The "Chooser" and the "Chosen"

An important insight from Ball's work is that school choice works both ways - parents choose schools, but schools also choose students. Popular schools can be selective about which students they admit, often favouring those from more advantaged backgrounds who are likely to achieve good results.

This creates what Ball calls a "double selection process":

  • Middle-class parents select "good" schools
  • "Good" schools select middle-class children
  • Working-class families are often left with schools that others have rejected

Implications of Ball's Research

Ball's work has important implications for understanding educational inequality:

💡 Policy Implications

Ball suggests that parental choice policies often:

  • Benefit those who already have educational advantages
  • Create greater segregation between schools
  • Make it harder for disadvantaged schools to improve
  • Disguise class inequality as simply different "choices"

📝 Exam Application

In your exam, you could use Ball's research to:

  • Explain how social class affects educational achievement
  • Evaluate the effectiveness of market-based education policies
  • Discuss whether parental choice increases or decreases inequality
  • Compare with other sociological perspectives on education

Criticisms of Ball's Approach

While Ball's work is influential, some critics argue that:

  • He overemphasises class differences and underplays similarities in parental concerns
  • His research focuses mainly on urban areas where choice is more extensive
  • Some working-class parents are very skilled at navigating school choice
  • The situation may have changed since his original research in the 1990s

Key Quote from Ball

"Choice emerges as a major new factor in maintaining and indeed reinforcing social-class divisions and inequalities."

This summarises Ball's central argument - that giving parents "choice" doesn't create equality of opportunity because the ability to make effective choices is unequally distributed.

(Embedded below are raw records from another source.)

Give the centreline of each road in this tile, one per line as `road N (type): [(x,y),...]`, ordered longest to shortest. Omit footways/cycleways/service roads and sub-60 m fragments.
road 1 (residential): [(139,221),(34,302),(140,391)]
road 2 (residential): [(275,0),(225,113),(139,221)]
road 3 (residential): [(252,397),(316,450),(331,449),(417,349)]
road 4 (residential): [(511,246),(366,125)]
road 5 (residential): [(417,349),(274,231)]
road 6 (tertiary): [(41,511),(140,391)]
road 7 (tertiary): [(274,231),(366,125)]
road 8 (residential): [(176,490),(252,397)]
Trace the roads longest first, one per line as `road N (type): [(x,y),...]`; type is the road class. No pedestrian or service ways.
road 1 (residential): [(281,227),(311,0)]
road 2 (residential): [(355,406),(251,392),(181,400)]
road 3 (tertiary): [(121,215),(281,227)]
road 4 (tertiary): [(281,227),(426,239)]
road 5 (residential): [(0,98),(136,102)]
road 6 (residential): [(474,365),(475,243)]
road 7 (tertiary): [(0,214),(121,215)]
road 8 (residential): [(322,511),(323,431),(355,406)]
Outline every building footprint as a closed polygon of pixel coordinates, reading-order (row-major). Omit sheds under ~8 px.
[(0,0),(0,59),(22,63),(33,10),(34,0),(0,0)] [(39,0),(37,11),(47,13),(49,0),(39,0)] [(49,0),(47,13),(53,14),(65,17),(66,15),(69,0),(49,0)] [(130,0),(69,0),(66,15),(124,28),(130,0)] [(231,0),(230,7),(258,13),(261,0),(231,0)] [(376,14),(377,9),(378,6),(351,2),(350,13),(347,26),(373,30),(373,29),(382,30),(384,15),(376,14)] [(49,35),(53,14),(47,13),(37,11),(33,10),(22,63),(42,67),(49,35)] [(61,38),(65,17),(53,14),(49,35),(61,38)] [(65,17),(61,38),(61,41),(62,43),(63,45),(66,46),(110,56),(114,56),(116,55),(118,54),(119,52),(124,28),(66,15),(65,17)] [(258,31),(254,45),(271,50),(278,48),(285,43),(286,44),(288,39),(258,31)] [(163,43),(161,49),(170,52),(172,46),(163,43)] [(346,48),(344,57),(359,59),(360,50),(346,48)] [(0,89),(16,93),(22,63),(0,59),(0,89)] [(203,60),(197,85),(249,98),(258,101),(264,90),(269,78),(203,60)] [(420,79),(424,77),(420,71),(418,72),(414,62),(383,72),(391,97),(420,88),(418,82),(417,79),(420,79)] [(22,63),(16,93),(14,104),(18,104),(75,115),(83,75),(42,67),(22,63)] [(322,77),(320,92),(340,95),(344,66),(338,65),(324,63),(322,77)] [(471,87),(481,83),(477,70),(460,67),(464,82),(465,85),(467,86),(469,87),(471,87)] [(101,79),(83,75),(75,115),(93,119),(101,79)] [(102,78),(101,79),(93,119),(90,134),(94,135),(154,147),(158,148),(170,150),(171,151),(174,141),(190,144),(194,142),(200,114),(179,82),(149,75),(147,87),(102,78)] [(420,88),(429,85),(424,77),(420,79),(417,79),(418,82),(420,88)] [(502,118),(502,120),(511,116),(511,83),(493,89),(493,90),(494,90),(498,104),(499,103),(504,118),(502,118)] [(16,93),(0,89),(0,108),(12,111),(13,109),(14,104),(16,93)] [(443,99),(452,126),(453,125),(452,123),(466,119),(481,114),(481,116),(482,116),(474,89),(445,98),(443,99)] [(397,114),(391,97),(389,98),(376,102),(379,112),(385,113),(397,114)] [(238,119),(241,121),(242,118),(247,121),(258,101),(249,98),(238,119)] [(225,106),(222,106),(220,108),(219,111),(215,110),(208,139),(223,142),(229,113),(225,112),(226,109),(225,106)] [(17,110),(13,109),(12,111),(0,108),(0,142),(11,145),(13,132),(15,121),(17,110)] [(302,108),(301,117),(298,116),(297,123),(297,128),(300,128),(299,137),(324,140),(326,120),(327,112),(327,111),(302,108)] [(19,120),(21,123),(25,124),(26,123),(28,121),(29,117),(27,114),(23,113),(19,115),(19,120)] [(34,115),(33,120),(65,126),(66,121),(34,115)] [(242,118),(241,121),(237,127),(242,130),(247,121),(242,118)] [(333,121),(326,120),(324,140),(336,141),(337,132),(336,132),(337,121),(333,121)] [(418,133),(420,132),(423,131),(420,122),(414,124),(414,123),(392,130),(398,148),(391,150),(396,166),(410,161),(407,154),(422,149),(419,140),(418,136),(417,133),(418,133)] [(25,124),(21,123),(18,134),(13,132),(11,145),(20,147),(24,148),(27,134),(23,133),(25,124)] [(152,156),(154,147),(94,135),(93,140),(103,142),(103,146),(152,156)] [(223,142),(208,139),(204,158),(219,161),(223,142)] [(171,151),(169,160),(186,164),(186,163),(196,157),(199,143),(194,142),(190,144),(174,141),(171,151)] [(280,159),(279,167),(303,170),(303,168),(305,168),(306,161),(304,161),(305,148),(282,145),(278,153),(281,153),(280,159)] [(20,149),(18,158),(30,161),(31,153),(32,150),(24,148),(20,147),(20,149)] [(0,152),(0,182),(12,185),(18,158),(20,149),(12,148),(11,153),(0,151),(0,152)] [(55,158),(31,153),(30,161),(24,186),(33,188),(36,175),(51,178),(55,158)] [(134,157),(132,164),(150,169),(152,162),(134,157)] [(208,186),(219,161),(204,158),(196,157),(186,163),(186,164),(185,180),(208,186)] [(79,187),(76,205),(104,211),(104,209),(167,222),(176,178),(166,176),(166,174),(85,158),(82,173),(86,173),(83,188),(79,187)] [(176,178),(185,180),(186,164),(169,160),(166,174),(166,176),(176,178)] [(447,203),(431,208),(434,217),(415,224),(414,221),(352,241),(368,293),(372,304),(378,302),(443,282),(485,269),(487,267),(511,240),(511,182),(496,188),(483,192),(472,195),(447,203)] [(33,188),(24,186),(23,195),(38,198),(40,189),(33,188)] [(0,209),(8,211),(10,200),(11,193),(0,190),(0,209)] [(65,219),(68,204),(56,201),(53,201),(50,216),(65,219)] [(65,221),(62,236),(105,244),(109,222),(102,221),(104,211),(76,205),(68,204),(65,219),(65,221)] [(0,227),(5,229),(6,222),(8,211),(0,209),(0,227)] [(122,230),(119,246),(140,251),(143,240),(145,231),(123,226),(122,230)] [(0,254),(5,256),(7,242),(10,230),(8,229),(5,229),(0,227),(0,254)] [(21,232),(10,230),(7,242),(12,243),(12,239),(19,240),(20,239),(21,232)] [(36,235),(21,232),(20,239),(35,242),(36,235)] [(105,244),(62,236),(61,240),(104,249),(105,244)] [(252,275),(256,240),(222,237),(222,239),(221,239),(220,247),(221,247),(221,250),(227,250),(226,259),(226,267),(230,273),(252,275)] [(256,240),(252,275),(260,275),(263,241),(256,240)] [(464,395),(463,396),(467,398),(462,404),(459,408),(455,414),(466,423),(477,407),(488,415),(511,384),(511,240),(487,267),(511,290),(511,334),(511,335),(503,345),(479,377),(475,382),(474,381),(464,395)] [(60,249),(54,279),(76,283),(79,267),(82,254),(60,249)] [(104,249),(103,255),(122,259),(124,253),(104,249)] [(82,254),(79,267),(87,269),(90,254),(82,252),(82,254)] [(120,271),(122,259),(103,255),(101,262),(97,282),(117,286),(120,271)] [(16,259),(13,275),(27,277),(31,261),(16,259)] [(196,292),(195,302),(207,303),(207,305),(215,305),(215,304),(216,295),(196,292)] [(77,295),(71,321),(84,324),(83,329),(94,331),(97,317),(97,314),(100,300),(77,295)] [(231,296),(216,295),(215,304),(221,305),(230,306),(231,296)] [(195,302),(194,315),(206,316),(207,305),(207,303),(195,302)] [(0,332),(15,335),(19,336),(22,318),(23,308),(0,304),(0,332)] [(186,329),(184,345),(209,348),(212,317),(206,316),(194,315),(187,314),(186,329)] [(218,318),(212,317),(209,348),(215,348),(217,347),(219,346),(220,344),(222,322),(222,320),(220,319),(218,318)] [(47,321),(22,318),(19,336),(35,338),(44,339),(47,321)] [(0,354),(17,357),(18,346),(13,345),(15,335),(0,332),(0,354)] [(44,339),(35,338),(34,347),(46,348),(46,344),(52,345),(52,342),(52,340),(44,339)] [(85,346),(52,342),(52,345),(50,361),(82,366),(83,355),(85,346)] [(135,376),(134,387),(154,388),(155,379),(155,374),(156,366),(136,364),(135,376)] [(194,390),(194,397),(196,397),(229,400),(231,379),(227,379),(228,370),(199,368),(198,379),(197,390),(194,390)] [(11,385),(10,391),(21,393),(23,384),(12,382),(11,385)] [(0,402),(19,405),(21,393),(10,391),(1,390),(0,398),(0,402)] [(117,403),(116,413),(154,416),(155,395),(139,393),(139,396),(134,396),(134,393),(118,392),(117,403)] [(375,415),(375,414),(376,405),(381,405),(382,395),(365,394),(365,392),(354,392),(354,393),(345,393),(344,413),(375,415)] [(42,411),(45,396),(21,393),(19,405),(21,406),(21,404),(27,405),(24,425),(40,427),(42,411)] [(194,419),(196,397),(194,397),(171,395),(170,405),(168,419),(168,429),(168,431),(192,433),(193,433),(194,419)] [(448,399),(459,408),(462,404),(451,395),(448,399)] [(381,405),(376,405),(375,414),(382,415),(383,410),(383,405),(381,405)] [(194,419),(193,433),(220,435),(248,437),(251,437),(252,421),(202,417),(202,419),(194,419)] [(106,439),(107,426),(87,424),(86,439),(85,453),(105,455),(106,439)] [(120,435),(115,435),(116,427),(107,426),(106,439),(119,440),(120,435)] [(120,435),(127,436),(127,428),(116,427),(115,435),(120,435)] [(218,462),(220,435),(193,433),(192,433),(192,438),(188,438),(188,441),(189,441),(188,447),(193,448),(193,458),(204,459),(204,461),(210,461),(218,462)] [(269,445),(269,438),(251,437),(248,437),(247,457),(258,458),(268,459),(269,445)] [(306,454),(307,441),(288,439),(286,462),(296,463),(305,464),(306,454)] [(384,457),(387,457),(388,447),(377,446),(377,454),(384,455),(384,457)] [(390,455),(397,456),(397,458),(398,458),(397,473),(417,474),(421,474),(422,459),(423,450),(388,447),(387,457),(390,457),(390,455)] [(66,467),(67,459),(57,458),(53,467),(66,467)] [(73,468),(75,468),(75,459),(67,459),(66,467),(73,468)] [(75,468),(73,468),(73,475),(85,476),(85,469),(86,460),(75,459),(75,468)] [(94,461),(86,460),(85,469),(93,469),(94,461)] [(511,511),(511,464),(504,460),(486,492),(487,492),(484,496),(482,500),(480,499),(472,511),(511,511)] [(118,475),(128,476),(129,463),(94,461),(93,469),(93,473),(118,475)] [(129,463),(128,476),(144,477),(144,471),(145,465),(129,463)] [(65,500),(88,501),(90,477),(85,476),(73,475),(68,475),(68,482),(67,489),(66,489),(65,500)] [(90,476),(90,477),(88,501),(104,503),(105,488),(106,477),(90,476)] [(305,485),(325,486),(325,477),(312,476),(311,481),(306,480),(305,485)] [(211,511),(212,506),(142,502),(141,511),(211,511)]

Summary: Ball's Key Arguments

To summarise Ball's perspective on parental choice:

  • School choice is a classed process that favours the middle class
  • Different social groups approach choice with different resources and priorities
  • The marketisation of education has increased rather than decreased inequality
  • Parental choice policies create the illusion of meritocracy while reinforcing privilege
  • Educational inequality is maintained through seemingly neutral "choices"

Ball's work helps us understand why, despite policies intended to give all parents equal choice, patterns of educational inequality persist in the UK education system.